(Provided records Opens)

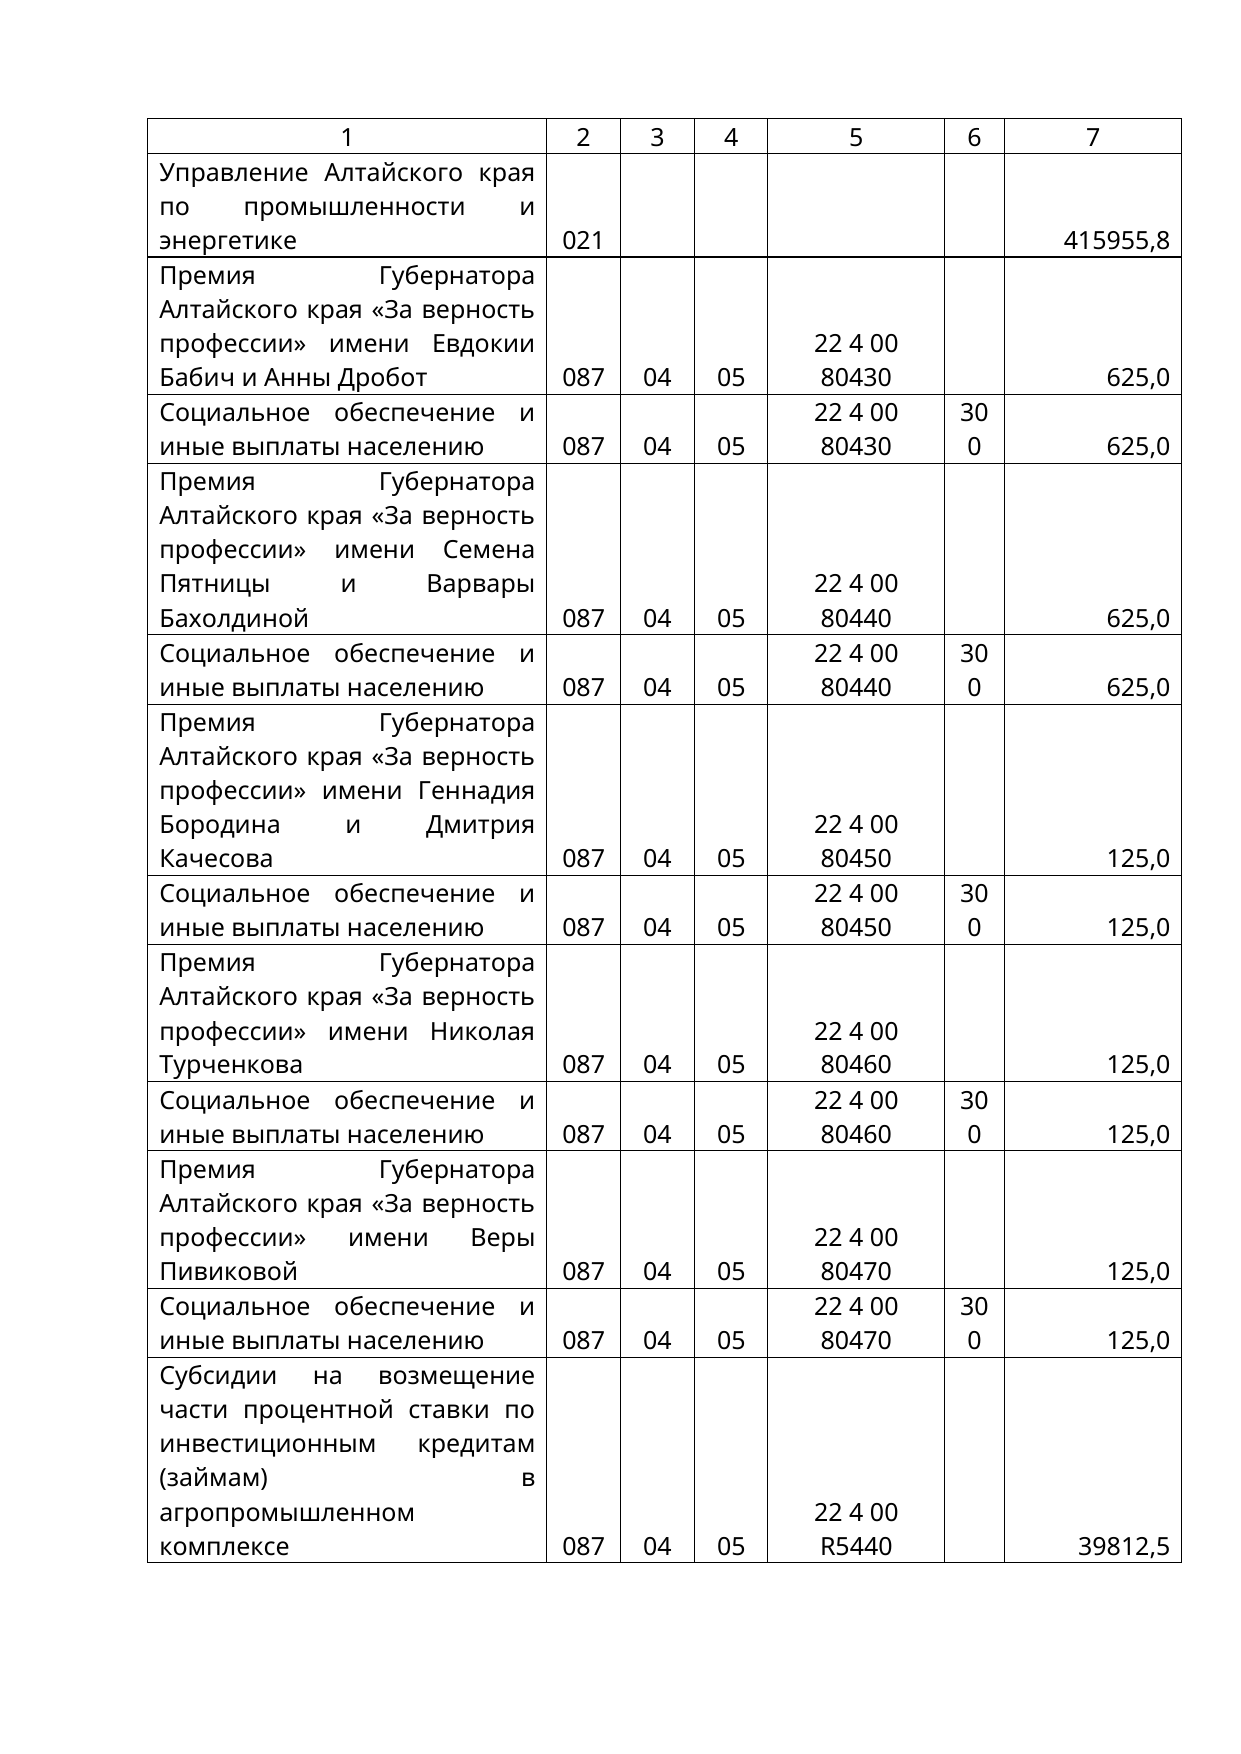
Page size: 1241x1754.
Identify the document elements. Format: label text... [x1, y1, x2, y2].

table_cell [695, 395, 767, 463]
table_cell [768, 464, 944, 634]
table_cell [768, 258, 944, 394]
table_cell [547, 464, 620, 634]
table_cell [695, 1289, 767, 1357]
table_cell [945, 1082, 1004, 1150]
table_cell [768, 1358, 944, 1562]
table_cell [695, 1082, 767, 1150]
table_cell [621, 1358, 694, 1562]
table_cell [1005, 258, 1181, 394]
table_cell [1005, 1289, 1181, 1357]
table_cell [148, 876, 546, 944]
table_cell Управление Алтайского края по промышленности и энергетике [148, 154, 546, 256]
table_cell [695, 154, 767, 256]
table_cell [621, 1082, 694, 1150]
table_cell [768, 154, 944, 256]
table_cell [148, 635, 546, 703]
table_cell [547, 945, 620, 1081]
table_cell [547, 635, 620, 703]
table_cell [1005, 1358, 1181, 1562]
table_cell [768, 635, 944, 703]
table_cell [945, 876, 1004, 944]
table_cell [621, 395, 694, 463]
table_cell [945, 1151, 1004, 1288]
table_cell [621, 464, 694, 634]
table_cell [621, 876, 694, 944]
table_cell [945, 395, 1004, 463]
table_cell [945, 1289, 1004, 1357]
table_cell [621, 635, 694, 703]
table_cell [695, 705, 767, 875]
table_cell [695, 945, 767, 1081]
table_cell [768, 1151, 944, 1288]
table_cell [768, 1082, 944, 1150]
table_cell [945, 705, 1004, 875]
table_header 4 [695, 119, 767, 153]
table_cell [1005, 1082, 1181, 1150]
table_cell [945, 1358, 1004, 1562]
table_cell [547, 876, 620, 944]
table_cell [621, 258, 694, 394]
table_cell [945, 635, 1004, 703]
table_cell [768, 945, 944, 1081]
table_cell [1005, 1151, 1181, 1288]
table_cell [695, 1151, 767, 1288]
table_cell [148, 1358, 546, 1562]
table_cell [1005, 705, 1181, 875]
table_cell 415955,8 [1005, 154, 1181, 256]
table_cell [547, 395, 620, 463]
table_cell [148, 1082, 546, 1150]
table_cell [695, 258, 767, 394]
table_header 1 [148, 119, 546, 153]
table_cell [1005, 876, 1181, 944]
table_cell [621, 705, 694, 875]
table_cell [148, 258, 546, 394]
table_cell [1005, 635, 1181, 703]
table_header 3 [621, 119, 694, 153]
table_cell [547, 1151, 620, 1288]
table_cell 021 [547, 154, 620, 256]
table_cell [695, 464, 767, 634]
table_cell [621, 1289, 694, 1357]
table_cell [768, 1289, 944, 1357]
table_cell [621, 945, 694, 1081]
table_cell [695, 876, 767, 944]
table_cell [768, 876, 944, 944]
table_header 6 [945, 119, 1004, 153]
table_header 7 [1005, 119, 1181, 153]
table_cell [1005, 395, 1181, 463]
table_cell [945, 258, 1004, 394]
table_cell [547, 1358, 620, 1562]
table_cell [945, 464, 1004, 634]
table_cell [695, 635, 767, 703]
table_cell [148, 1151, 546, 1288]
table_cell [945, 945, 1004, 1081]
table_cell [621, 154, 694, 256]
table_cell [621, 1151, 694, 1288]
table_header 5 [768, 119, 944, 153]
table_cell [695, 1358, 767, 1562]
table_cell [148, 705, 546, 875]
table_cell [945, 154, 1004, 256]
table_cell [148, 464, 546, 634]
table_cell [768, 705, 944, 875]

(Provided records Closes)

### What to work on
Each line above has to be returned exactly. Drop the pictures.

### Task solution
Page size: 1241x1754.
Identify the document elements. Format: label text... [x1, y1, x2, y2].

table_cell [695, 395, 767, 463]
table_cell [768, 464, 944, 634]
table_cell [768, 258, 944, 394]
table_cell [547, 464, 620, 634]
table_cell [695, 1289, 767, 1357]
table_cell [945, 1082, 1004, 1150]
table_cell [768, 1358, 944, 1562]
table_cell [695, 1082, 767, 1150]
table_cell [621, 1358, 694, 1562]
table_cell [1005, 258, 1181, 394]
table_cell [1005, 1289, 1181, 1357]
table_cell [148, 876, 546, 944]
table_cell Управление Алтайского края по промышленности и энергетике [148, 154, 546, 256]
table_cell [695, 154, 767, 256]
table_cell [621, 1082, 694, 1150]
table_cell [768, 154, 944, 256]
table_cell [148, 635, 546, 703]
table_cell [547, 945, 620, 1081]
table_cell [547, 635, 620, 703]
table_cell [1005, 1358, 1181, 1562]
table_cell [768, 635, 944, 703]
table_cell [945, 876, 1004, 944]
table_cell [621, 395, 694, 463]
table_cell [945, 1151, 1004, 1288]
table_cell [621, 464, 694, 634]
table_cell [621, 876, 694, 944]
table_cell [945, 395, 1004, 463]
table_cell [945, 1289, 1004, 1357]
table_cell [621, 635, 694, 703]
table_cell [695, 705, 767, 875]
table_cell [695, 945, 767, 1081]
table_cell [768, 1151, 944, 1288]
table_cell [768, 1082, 944, 1150]
table_cell [945, 705, 1004, 875]
table_header 4 [695, 119, 767, 153]
table_cell [1005, 1082, 1181, 1150]
table_cell [945, 1358, 1004, 1562]
table_cell [547, 876, 620, 944]
table_cell [621, 258, 694, 394]
table_cell [945, 635, 1004, 703]
table_cell [768, 945, 944, 1081]
table_cell [1005, 1151, 1181, 1288]
table_cell [695, 1151, 767, 1288]
table_cell [148, 1358, 546, 1562]
table_cell [1005, 705, 1181, 875]
table_cell 415955,8 [1005, 154, 1181, 256]
table_cell [547, 395, 620, 463]
table_cell [148, 1082, 546, 1150]
table_cell [695, 258, 767, 394]
table_header 1 [148, 119, 546, 153]
table_cell [1005, 876, 1181, 944]
table_cell [621, 705, 694, 875]
table_cell [148, 258, 546, 394]
table_cell [1005, 635, 1181, 703]
table_header 3 [621, 119, 694, 153]
table_cell [547, 1151, 620, 1288]
table_cell 021 [547, 154, 620, 256]
table_cell [695, 464, 767, 634]
table_cell [621, 1289, 694, 1357]
table_cell [768, 1289, 944, 1357]
table_cell [621, 945, 694, 1081]
table_cell [695, 876, 767, 944]
table_cell [768, 876, 944, 944]
table_header 6 [945, 119, 1004, 153]
table_header 7 [1005, 119, 1181, 153]
table_cell [1005, 395, 1181, 463]
table_cell [945, 258, 1004, 394]
table_cell [547, 1358, 620, 1562]
table_cell [945, 464, 1004, 634]
table_cell [695, 635, 767, 703]
table_cell [148, 1151, 546, 1288]
table_cell [945, 945, 1004, 1081]
table_cell [621, 154, 694, 256]
table_cell [621, 1151, 694, 1288]
table_header 5 [768, 119, 944, 153]
table_cell [695, 1358, 767, 1562]
table_cell [148, 705, 546, 875]
table_cell [945, 154, 1004, 256]
table_cell [148, 464, 546, 634]
table_cell [768, 705, 944, 875]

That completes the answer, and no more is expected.